What is required
Go through the material line by line and copy each one with the word "defs".

Records for the task
---*---
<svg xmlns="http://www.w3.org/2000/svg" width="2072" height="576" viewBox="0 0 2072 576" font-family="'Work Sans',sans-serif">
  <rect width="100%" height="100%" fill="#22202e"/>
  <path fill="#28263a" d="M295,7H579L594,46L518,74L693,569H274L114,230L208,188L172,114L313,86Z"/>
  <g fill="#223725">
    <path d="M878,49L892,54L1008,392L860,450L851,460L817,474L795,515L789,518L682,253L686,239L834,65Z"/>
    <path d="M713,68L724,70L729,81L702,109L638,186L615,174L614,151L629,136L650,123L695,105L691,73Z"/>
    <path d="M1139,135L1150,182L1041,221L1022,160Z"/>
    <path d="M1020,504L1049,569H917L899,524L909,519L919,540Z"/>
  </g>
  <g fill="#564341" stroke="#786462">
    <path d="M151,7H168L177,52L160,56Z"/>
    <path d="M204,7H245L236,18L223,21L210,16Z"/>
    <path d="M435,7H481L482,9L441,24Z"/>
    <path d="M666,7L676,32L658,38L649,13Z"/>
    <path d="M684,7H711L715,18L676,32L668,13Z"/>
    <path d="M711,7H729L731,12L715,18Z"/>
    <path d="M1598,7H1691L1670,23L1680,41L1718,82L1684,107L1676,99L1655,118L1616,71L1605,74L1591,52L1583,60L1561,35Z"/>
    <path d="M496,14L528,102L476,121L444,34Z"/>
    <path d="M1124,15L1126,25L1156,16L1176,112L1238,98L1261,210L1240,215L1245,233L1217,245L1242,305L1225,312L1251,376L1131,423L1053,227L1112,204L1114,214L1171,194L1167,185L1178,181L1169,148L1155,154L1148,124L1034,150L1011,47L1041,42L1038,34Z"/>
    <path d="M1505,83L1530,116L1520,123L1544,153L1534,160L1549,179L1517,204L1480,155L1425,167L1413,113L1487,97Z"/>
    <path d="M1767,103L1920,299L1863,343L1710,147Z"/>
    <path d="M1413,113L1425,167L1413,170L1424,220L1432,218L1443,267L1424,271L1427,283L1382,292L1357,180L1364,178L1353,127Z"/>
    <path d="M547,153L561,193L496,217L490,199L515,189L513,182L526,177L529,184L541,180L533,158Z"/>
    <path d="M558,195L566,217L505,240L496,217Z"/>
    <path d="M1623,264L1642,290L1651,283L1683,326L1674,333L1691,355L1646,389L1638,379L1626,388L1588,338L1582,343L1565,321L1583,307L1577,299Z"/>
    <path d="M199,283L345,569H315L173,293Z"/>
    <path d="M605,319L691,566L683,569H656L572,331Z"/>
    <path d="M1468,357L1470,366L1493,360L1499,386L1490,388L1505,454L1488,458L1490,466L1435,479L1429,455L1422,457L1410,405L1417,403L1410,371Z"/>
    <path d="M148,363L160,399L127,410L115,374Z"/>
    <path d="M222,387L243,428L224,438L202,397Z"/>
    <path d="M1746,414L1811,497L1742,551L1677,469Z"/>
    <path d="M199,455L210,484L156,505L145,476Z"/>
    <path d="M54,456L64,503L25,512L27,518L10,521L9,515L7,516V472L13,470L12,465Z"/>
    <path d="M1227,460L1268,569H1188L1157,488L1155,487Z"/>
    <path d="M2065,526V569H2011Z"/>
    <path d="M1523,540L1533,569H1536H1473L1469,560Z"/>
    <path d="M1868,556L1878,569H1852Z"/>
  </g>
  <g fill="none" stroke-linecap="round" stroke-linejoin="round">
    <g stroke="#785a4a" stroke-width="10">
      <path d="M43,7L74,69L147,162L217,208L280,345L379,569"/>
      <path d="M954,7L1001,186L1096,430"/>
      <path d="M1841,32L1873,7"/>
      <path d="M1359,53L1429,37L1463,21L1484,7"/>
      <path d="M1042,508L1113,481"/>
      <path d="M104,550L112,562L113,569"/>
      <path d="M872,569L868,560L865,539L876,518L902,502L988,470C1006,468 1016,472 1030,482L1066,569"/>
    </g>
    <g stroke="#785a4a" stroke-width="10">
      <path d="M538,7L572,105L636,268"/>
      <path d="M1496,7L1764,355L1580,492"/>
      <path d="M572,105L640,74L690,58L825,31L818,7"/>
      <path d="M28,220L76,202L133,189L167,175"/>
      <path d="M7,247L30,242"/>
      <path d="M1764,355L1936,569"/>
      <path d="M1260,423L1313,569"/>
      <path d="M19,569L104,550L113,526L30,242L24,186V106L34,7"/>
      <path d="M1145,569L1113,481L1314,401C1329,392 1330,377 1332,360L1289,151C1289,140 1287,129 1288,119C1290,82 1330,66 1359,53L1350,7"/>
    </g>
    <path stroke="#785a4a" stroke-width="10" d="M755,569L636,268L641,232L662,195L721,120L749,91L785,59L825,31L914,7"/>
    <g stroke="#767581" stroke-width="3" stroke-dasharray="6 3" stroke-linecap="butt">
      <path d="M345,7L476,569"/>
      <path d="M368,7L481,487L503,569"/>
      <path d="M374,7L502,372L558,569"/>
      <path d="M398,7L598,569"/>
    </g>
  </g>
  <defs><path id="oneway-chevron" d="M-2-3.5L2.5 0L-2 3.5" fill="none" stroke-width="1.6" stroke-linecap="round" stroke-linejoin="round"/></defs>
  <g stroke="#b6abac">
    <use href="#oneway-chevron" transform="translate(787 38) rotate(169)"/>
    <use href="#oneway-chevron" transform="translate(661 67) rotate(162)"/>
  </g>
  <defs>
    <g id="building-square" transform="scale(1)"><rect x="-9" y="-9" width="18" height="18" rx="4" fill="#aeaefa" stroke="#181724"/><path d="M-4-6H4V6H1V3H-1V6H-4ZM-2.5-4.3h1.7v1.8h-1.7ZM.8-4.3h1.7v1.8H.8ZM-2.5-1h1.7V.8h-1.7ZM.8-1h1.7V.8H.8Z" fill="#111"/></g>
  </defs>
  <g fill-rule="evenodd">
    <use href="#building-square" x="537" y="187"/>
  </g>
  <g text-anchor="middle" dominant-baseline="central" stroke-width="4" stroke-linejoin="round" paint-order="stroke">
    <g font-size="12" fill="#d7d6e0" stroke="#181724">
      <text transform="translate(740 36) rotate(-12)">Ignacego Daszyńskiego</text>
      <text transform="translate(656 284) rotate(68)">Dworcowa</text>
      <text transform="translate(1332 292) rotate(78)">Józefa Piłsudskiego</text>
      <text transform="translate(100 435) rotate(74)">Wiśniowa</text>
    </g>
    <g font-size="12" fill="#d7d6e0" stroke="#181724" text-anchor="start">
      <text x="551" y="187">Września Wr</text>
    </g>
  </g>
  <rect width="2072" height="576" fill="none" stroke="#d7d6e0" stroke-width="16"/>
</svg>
---*---
Response
  <defs><path id="oneway-chevron" d="M-2-3.5L2.5 0L-2 3.5" fill="none" stroke-width="1.6" stroke-linecap="round" stroke-linejoin="round"/></defs>
  <defs>
  </defs>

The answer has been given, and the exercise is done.